Prodhab pide explicaciones a Salud por solicitud de datos sensibles de pacientes depresivos

La Agencia de Protección de Datos de los Habitantes (Prodhab) solicitó explicaciones al Ministerio de Salud por la exigencia de información personal de pacientes con depresión o riesgo suicida.
La situación surgió luego de que el Ministerio de Salud amenazara con clausura, multa económica y denuncia penal a la clínica de atención psicológica Poïesis. La advertencia se dio si no entregaba datos sensibles de pacientes atendidos por estas condiciones.
La Prodhab, adscrita al Ministerio de Justicia y Paz, indicó que no ha recibido denuncias formales, ni de profesionales ni de pacientes. Aun así, por la naturaleza del caso, realizó una revisión preliminar. Como primer paso, solicitó información al Ministerio de Salud para conocer su versión y las justificaciones técnicas y legales. Una vez reciba la respuesta, analizará lo procedente dentro de sus competencias.
La entidad recordó que los datos personales pertenecen a cada titular. Indicó que, si no existe una herramienta legal que habilite el acceso a los datos, se debe contar con el consentimiento informado.

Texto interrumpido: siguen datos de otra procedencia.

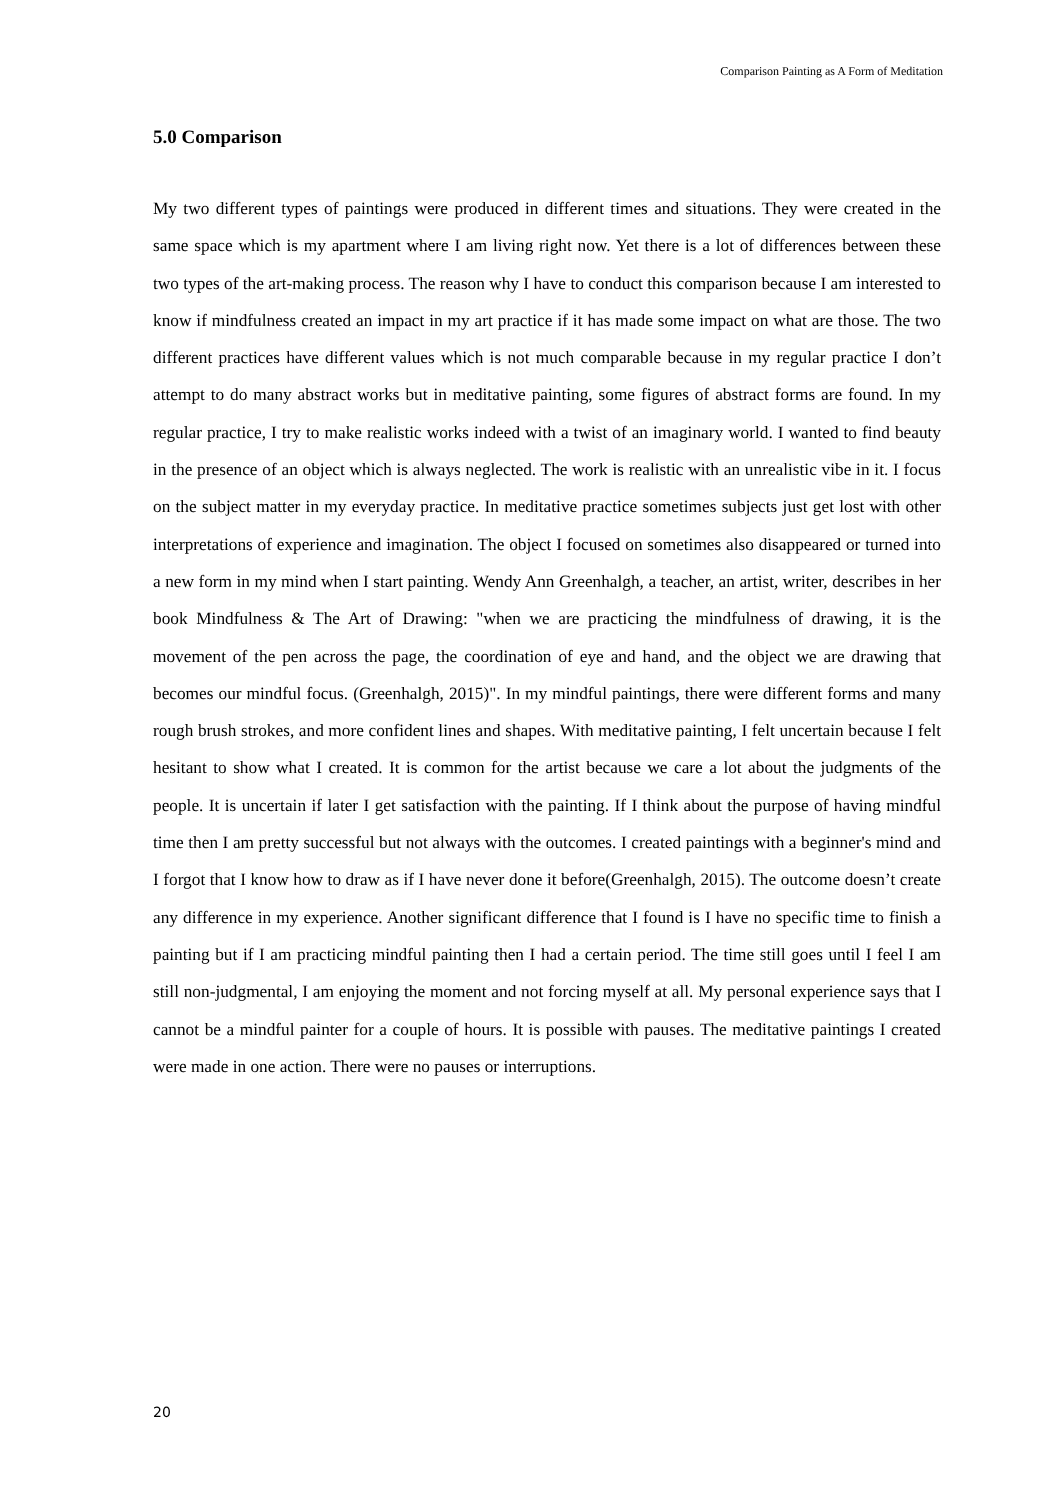Comparison Painting as A Form of Meditation
5.0 Comparison
My two different types of paintings were produced in different times and situations. They were created in the same space which is my apartment where I am living right now. Yet there is a lot of differences between these two types of the art-making process. The reason why I have to conduct this comparison because I am interested to know if mindfulness created an impact in my art practice if it has made some impact on what are those. The two different practices have different values which is not much comparable because in my regular practice I don’t attempt to do many abstract works but in meditative painting, some figures of abstract forms are found. In my regular practice, I try to make realistic works indeed with a twist of an imaginary world. I wanted to find beauty in the presence of an object which is always neglected. The work is realistic with an unrealistic vibe in it. I focus on the subject matter in my everyday practice. In meditative practice sometimes subjects just get lost with other interpretations of experience and imagination. The object I focused on sometimes also disappeared or turned into a new form in my mind when I start painting. Wendy Ann Greenhalgh, a teacher, an artist, writer, describes in her book Mindfulness & The Art of Drawing: "when we are practicing the mindfulness of drawing, it is the movement of the pen across the page, the coordination of eye and hand, and the object we are drawing that becomes our mindful focus. (Greenhalgh, 2015)". In my mindful paintings, there were different forms and many rough brush strokes, and more confident lines and shapes. With meditative painting, I felt uncertain because I felt hesitant to show what I created. It is common for the artist because we care a lot about the judgments of the people. It is uncertain if later I get satisfaction with the painting. If I think about the purpose of having mindful time then I am pretty successful but not always with the outcomes. I created paintings with a beginner's mind and I forgot that I know how to draw as if I have never done it before(Greenhalgh, 2015). The outcome doesn’t create any difference in my experience. Another significant difference that I found is I have no specific time to finish a painting but if I am practicing mindful painting then I had a certain period. The time still goes until I feel I am still non-judgmental, I am enjoying the moment and not forcing myself at all. My personal experience says that I cannot be a mindful painter for a couple of hours. It is possible with pauses. The meditative paintings I created were made in one action. There were no pauses or interruptions.
20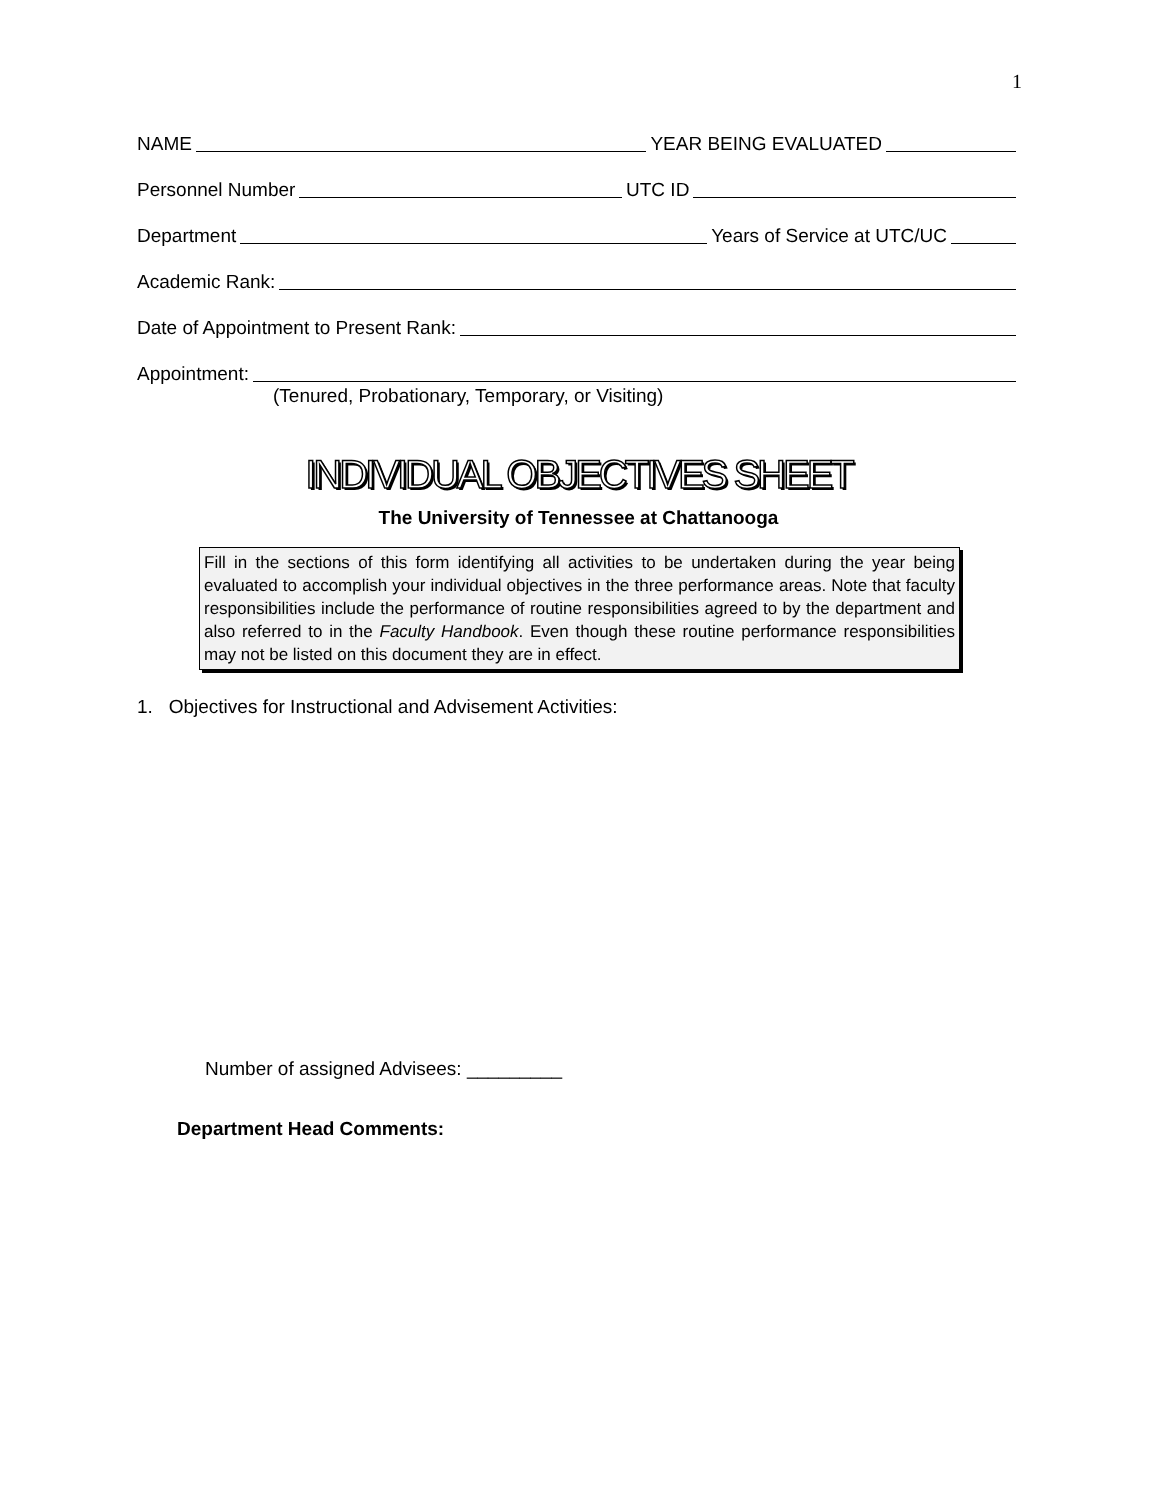1
NAME YEAR BEING EVALUATED
Personnel Number UTC ID
Department Years of Service at UTC/UC
Academic Rank:
Date of Appointment to Present Rank:
Appointment:
(Tenured, Probationary, Temporary, or Visiting)
INDIVIDUAL OBJECTIVES SHEET
The University of Tennessee at Chattanooga
Fill in the sections of this form identifying all activities to be undertaken during the year being evaluated to accomplish your individual objectives in the three performance areas. Note that faculty responsibilities include the performance of routine responsibilities agreed to by the department and also referred to in the Faculty Handbook. Even though these routine performance responsibilities may not be listed on this document they are in effect.
1. Objectives for Instructional and Advisement Activities:
Number of assigned Advisees: _________
Department Head Comments:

Además, enfatizó que antes de recolectar datos se debe informar de forma clara varios aspectos. Entre ellos, la existencia de la base de datos, los fines de la recolección y los destinatarios de la información.
También, si las respuestas son obligatorias o facultativas, el tratamiento de los datos y las consecuencias de no suministrarlos. La entidad subrayó que este consentimiento es adicional al consentimiento clínico requerido en la atención médica.
El caso
Desde febrero de 2024, el Ministerio presiona a la clínica para entregar una planilla semanal. Esta incluye datos desglosados de los pacientes, como nombre, cédula y diagnóstico clínico. Los especialistas se negaron a enviar la información por respeto al secreto profesional. Por ello, acudieron a la Sala Constitucional.
Para sustentar la solicitud, Salud se ampara en un decreto publicado en 2017. Según la clínica, nunca antes se había aplicado. Los especialistas advierten que esta medida podría alejar a los pacientes de la consulta por temor a la estigmatización.
La clínica sostiene que la exigencia vulnera la confidencialidad y el secreto profesional. Afirma que obliga a entregar información altamente sensible sin autorización de los pacientes.
"Nosotros apoyamos y aplaudimos la vigilancia epidemiológica. La usamos todos los días. Lo que rechazamos es que se haga con el nombre y la cédula del paciente. Eso no aporta ningún dato científico y sí destruye la privacidad de una persona que confió en nosotros en uno de los momentos más vulnerables de su vida", afirmó el director general de Grupo Poïesis, Carlos Bonilla.
El especialista agregó que estas medidas evocan prácticas del pasado que estigmatizaban a personas con enfermedades mentales.
Debate por utilidad epidemiológica
Según Bonilla, la vigilancia epidemiológica requiere datos como cantidad de casos, grupo de edad, sexo, región geográfica y diagnóstico. Sin embargo, el decreto también exige información identificatoria. Entre ella, nombre, cédula, dirección exacta y teléfono.
El centro médico considera que estos datos no aportan valor epidemiológico. Señala que conocer los intentos de suicidio en una zona no requiere identificar a las personas.